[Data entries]
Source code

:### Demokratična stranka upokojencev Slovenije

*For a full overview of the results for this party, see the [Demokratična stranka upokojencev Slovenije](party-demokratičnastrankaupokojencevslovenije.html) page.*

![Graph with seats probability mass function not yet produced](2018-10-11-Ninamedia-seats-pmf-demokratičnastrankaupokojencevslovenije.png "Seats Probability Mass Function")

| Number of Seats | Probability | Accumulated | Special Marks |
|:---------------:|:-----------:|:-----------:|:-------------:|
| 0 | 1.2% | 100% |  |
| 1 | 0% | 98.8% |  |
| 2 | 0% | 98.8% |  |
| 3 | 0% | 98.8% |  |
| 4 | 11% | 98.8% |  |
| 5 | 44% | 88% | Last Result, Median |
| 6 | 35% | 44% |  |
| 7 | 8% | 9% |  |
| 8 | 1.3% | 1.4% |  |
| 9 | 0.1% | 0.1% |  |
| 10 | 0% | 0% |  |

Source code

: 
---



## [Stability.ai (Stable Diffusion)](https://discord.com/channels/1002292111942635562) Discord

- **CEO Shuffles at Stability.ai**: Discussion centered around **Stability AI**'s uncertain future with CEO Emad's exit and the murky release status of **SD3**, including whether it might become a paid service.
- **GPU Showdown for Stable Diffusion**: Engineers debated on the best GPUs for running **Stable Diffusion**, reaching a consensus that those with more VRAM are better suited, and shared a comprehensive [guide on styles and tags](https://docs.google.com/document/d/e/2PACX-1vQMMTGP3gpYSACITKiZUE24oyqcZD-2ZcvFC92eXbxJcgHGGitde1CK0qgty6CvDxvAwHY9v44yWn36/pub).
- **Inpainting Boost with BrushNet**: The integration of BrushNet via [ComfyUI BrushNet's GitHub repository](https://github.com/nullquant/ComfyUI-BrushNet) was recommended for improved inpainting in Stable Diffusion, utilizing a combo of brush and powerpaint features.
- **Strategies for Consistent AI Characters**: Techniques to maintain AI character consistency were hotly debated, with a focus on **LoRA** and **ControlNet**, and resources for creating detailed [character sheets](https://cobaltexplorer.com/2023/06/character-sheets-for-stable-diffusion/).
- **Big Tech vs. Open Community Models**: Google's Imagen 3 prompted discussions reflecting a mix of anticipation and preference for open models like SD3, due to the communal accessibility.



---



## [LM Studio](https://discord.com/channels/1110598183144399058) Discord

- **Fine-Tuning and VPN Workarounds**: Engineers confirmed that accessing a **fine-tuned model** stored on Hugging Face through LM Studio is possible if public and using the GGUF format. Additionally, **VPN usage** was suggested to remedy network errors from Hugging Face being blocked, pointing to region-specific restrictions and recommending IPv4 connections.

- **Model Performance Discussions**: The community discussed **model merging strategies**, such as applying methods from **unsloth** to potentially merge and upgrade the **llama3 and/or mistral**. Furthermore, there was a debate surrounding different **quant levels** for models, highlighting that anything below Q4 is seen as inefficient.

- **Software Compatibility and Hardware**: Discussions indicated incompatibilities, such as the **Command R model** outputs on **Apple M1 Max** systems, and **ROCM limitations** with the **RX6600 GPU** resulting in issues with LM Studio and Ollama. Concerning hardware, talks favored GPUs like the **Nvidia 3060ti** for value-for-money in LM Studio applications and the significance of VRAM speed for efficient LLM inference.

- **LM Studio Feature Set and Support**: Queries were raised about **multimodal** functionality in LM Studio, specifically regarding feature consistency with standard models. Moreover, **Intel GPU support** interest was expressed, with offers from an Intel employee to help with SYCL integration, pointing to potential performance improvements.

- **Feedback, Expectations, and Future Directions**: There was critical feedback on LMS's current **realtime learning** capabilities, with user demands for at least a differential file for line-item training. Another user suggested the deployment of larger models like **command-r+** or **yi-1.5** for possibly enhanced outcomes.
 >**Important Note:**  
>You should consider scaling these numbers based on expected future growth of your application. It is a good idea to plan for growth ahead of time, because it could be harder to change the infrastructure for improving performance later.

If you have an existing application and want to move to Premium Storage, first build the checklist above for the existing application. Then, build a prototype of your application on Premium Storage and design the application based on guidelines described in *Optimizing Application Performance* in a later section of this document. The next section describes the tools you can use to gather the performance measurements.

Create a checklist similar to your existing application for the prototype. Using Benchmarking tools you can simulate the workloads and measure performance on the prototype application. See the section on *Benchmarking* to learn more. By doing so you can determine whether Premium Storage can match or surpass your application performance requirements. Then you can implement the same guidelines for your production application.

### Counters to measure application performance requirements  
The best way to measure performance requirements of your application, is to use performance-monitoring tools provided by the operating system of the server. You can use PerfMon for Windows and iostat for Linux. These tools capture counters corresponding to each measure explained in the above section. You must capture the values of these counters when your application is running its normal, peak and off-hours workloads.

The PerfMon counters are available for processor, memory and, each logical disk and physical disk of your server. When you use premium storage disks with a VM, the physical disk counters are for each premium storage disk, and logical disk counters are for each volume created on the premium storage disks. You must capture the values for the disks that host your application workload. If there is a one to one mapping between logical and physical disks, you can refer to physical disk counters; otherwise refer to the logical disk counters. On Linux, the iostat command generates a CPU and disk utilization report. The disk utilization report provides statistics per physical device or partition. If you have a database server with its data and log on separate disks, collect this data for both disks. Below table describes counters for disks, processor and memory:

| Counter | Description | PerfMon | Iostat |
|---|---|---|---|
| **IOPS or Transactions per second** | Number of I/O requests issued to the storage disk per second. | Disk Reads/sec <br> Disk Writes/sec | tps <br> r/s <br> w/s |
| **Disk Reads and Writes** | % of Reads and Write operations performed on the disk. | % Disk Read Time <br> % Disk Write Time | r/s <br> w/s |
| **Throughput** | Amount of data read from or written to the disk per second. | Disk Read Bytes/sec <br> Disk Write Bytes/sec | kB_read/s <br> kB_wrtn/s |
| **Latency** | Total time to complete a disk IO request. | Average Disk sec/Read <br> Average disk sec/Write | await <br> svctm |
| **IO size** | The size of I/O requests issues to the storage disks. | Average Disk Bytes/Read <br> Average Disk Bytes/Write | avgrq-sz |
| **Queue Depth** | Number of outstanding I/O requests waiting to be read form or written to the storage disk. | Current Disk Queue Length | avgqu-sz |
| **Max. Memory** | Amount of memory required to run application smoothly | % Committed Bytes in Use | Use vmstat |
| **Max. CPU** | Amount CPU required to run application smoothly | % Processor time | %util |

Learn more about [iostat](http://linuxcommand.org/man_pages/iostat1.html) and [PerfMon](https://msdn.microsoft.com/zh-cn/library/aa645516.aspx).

Exercise: Recast the data above as a Markdown table with the columns Row and Line. Begin at the first line of the data, stop after the line containing "a full overview", and leave out blank lines.

Task answer:
| Row | Line |
|---|---|
| 1 | Source code |
| 2 | :### Demokratična stranka upokojencev Slovenije |
| 3 | *For a full overview of the results for this party, see the [Demokratična stranka upokojencev Slovenije](party-demokratičnastrankaupokojencevslovenije.html) page.* |